### Exercise details
In the records below, starting at the line containing "habitat: Jardin, plante cultivée" and ending at the line containing "name author: (L.) I.M. Johnst.", rename "collectors" to "collected by" and reproduce those lines with everything else unchanged.
+++ Listing
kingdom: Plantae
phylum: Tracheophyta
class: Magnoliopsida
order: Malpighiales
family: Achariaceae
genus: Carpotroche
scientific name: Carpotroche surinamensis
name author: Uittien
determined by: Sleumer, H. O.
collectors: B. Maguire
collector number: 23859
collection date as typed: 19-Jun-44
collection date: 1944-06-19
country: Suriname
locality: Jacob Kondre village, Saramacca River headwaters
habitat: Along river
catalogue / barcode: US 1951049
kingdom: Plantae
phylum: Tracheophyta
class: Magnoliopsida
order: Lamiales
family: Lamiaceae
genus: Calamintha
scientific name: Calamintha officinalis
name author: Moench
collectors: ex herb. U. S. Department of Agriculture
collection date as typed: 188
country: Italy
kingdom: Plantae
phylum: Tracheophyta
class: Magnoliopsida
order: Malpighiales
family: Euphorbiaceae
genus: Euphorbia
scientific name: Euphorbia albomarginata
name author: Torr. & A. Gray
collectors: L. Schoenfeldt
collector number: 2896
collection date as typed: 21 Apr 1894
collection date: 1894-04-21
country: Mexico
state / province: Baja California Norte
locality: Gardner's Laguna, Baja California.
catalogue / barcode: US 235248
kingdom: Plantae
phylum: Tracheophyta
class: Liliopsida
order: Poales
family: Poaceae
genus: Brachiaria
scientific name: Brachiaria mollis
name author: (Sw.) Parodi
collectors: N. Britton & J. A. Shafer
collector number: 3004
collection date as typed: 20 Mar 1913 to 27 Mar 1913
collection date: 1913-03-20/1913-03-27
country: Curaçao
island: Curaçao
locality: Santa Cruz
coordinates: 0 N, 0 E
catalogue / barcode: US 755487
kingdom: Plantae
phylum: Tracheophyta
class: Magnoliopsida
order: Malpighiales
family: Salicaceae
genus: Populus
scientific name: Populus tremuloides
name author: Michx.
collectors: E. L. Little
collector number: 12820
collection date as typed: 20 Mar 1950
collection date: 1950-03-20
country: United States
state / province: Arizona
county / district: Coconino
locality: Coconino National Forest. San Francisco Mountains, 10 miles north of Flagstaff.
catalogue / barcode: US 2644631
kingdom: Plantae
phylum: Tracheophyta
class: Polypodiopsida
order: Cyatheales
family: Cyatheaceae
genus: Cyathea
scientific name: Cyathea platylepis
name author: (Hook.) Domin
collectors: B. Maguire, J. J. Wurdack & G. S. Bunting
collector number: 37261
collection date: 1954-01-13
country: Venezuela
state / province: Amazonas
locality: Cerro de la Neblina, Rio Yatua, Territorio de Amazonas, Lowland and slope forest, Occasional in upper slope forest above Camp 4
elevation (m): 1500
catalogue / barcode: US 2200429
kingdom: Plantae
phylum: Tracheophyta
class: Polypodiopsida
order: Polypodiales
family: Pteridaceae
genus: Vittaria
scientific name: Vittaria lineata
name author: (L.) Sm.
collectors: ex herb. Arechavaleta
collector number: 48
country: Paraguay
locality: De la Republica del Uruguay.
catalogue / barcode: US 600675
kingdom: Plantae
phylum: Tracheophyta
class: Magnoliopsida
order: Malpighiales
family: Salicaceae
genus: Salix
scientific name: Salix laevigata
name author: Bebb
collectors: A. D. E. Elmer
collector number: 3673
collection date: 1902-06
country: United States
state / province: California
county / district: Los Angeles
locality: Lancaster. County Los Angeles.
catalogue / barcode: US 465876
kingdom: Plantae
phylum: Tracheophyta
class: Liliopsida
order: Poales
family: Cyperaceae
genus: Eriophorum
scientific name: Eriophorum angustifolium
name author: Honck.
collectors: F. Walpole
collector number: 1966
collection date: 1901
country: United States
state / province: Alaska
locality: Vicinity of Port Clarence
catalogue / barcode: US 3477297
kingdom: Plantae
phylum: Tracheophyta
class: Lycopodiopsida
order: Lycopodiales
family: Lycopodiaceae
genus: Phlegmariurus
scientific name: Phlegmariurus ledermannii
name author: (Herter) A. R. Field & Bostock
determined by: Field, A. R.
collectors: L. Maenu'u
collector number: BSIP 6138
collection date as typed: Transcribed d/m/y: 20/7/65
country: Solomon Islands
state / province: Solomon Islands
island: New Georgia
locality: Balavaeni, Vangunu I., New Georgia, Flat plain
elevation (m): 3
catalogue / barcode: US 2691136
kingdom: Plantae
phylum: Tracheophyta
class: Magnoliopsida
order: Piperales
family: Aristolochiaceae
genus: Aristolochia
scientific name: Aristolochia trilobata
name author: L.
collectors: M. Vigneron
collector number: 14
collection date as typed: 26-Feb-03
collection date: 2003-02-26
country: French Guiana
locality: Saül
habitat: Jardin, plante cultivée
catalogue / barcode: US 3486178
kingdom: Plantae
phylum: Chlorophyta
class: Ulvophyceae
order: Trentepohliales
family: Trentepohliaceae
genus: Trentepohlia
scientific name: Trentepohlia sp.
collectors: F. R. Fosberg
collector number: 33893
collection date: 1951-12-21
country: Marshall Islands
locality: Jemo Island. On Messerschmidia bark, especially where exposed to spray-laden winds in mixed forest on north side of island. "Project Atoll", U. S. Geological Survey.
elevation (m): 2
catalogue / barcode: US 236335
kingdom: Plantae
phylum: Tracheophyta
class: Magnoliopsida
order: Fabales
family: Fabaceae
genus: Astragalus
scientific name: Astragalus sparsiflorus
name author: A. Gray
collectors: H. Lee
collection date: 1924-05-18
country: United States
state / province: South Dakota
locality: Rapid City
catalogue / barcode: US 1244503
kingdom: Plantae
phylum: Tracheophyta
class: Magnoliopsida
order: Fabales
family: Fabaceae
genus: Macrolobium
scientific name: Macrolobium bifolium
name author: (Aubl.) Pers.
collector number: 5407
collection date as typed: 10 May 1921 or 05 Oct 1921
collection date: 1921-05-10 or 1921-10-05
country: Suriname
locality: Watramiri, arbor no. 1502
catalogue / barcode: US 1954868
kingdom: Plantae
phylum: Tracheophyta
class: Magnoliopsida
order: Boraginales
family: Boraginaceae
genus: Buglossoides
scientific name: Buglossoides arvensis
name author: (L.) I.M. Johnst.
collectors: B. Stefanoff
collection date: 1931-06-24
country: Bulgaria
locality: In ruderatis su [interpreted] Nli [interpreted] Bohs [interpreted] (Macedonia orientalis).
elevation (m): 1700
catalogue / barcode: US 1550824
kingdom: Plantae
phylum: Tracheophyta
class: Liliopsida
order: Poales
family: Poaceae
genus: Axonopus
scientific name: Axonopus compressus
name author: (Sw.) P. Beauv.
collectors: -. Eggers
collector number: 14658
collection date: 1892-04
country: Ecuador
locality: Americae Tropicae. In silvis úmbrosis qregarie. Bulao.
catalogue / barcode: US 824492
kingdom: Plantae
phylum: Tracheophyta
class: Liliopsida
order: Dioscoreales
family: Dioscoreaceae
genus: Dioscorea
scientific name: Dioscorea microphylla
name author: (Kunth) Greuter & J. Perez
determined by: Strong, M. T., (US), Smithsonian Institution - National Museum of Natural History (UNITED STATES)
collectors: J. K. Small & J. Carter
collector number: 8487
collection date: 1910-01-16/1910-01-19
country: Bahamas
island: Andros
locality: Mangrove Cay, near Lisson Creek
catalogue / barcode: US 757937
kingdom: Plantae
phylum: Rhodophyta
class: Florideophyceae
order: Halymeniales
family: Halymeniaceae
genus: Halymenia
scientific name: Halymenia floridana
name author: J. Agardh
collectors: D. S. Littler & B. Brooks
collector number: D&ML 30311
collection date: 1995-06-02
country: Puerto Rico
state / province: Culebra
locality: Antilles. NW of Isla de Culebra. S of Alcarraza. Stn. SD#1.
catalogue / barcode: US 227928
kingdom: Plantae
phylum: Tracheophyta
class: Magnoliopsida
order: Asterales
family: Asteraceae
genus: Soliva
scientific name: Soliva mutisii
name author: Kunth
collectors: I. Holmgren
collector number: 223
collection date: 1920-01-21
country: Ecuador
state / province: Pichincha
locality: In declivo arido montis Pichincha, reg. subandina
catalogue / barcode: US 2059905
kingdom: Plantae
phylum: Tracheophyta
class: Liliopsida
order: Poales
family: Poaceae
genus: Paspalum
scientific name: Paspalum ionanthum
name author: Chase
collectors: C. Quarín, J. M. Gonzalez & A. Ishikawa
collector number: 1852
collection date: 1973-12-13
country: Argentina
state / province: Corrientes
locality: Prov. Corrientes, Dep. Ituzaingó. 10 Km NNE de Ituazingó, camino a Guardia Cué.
++++++
### Task response
habitat: Jardin, plante cultivée
catalogue / barcode: US 3486178
kingdom: Plantae
phylum: Chlorophyta
class: Ulvophyceae
order: Trentepohliales
family: Trentepohliaceae
genus: Trentepohlia
scientific name: Trentepohlia sp.
collected by: F. R. Fosberg
collector number: 33893
collection date: 1951-12-21
country: Marshall Islands
locality: Jemo Island. On Messerschmidia bark, especially where exposed to spray-laden winds in mixed forest on north side of island. "Project Atoll", U. S. Geological Survey.
elevation (m): 2
catalogue / barcode: US 236335
kingdom: Plantae
phylum: Tracheophyta
class: Magnoliopsida
order: Fabales
family: Fabaceae
genus: Astragalus
scientific name: Astragalus sparsiflorus
name author: A. Gray
collected by: H. Lee
collection date: 1924-05-18
country: United States
state / province: South Dakota
locality: Rapid City
catalogue / barcode: US 1244503
kingdom: Plantae
phylum: Tracheophyta
class: Magnoliopsida
order: Fabales
family: Fabaceae
genus: Macrolobium
scientific name: Macrolobium bifolium
name author: (Aubl.) Pers.
collector number: 5407
collection date as typed: 10 May 1921 or 05 Oct 1921
collection date: 1921-05-10 or 1921-10-05
country: Suriname
locality: Watramiri, arbor no. 1502
catalogue / barcode: US 1954868
kingdom: Plantae
phylum: Tracheophyta
class: Magnoliopsida
order: Boraginales
family: Boraginaceae
genus: Buglossoides
scientific name: Buglossoides arvensis
name author: (L.) I.M. Johnst.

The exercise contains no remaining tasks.